Confining our compassion for the needy to contributions shortchanges them and us. It’s a surrogate arrangement—giving by proxy—and, at best, all we stand to gain from it is a fleeting reward quantified by faceless statistics: x families had Christmas dinner, y children opened anonymously donated presents. And let’s be honest: the good we accomplish in absentia evaporates from mind before the decorations and leftovers disappear. We make the most of every opportunity by approaching people whom we know are in need, welcoming outsiders to our tables, marshalling neighbors and family members’ assistance, and so on. In times like these, weary, embattled souls need to know help is on the way and it’s coming from we who genuinely know and care about them.
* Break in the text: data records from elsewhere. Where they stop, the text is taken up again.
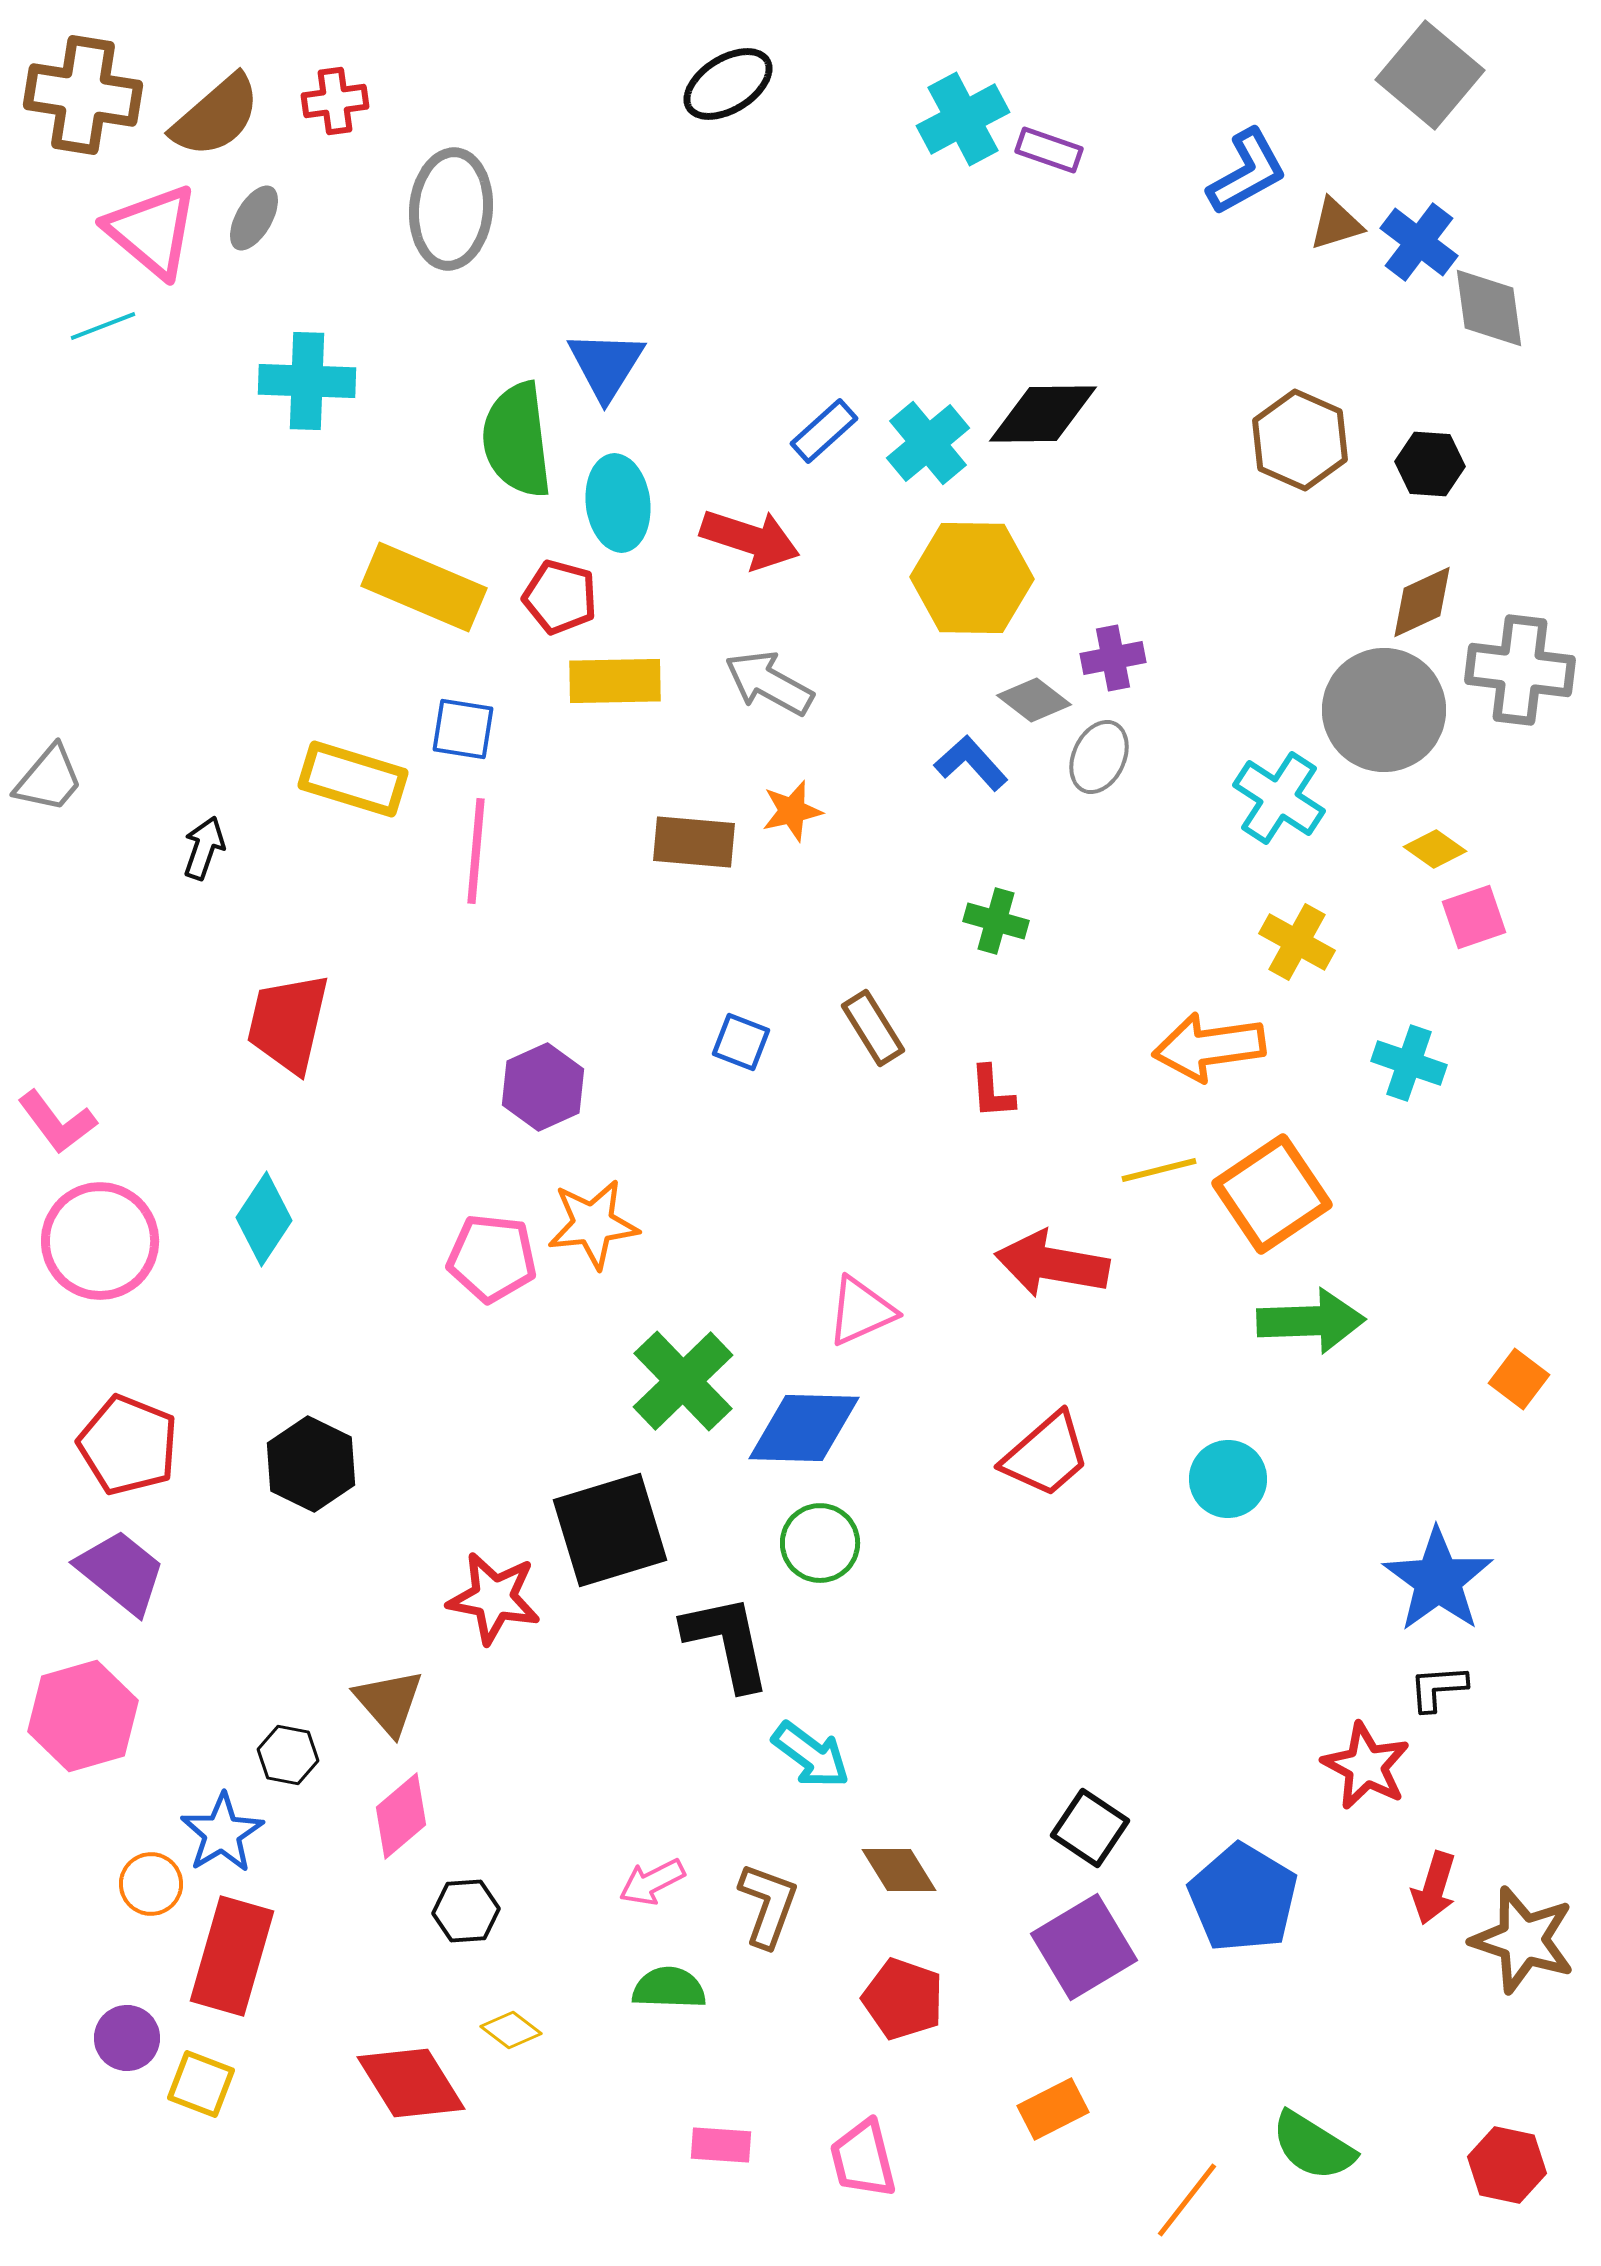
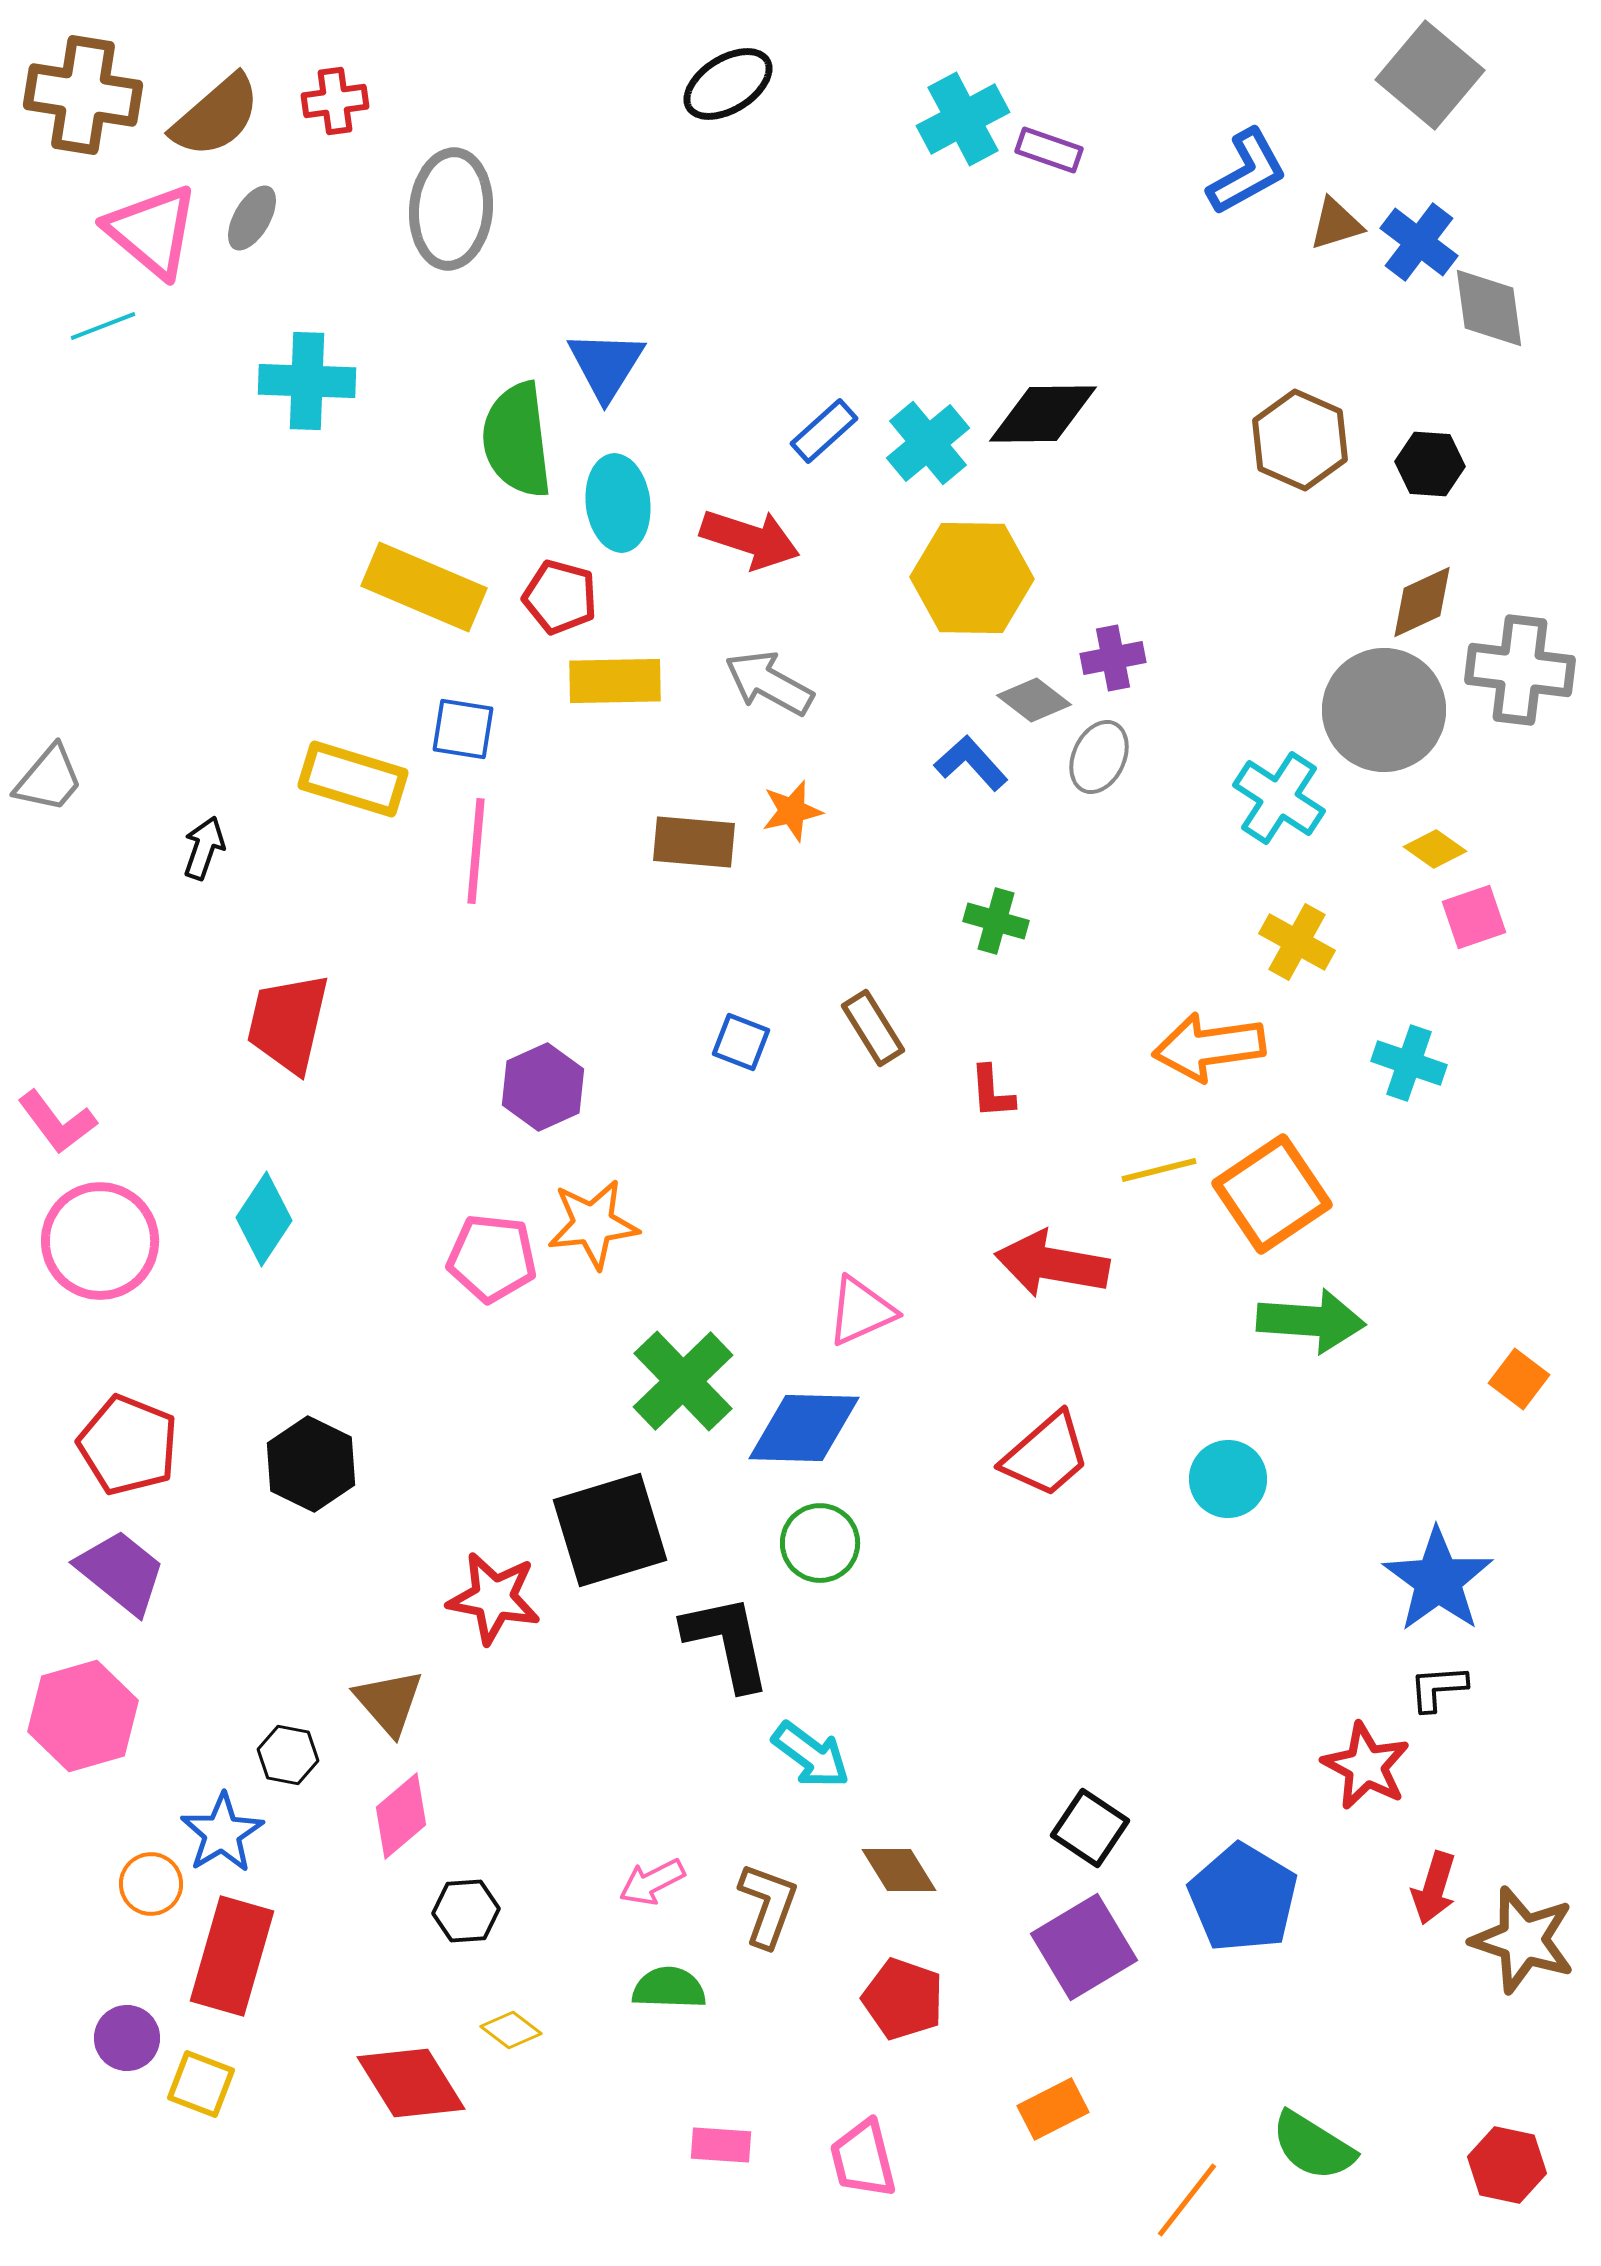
gray ellipse at (254, 218): moved 2 px left
green arrow at (1311, 1321): rotated 6 degrees clockwise
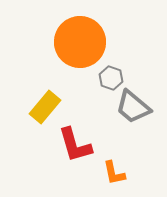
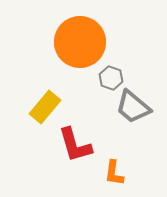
orange L-shape: rotated 20 degrees clockwise
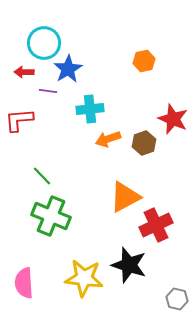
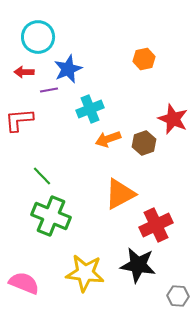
cyan circle: moved 6 px left, 6 px up
orange hexagon: moved 2 px up
blue star: rotated 8 degrees clockwise
purple line: moved 1 px right, 1 px up; rotated 18 degrees counterclockwise
cyan cross: rotated 16 degrees counterclockwise
orange triangle: moved 5 px left, 3 px up
black star: moved 9 px right; rotated 9 degrees counterclockwise
yellow star: moved 1 px right, 5 px up
pink semicircle: rotated 116 degrees clockwise
gray hexagon: moved 1 px right, 3 px up; rotated 10 degrees counterclockwise
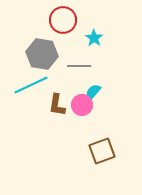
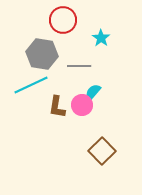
cyan star: moved 7 px right
brown L-shape: moved 2 px down
brown square: rotated 24 degrees counterclockwise
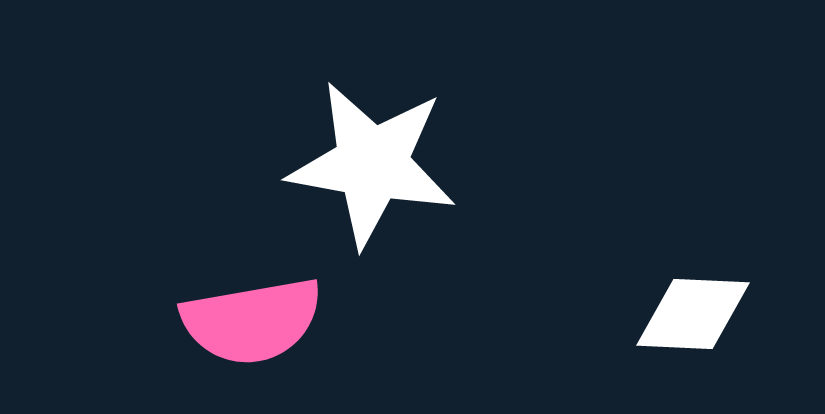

There’s an even greater benefit gained by all when we make the most of our opportunities. Active giving puts legs on our concern. It imbeds faces and names in our thoughts and prayers. We find ourselves regularly checking on them, asking to do more. By making Christmas a time of discovery, searching for opportunities to make the most of our giving, its spirit and meaning thrive year-‘round. 'Tis the season that never ends.

We possess the ability to bring love, joy, hope, and peace to struggling people we personally know. We should make the most of every opportunity to do so.

(Next: For the Least)

Personal Postscript: Impish Interference

This past week found me recalling an old lady I once attended church with. Whenever she hit one of those maddening stretches where minor problems pile up and become hopelessly entangled, she’d say, “The devil sure is busy.” Though I’m reluctant to give him any credence, it seems like he’s sure been busy around here. We experienced a couple power outages in our apartment building, the last of which sent a surge through the phone lines that fried my modem cables and reconfigured the entire system. Since last Wednesday, I’ve been lost in a sea of connectivity challenges that have interfered with my posting schedule. I’m very close to being fully up and running, and apologize for the delays. Barring any further impish interference, we should be back to normal.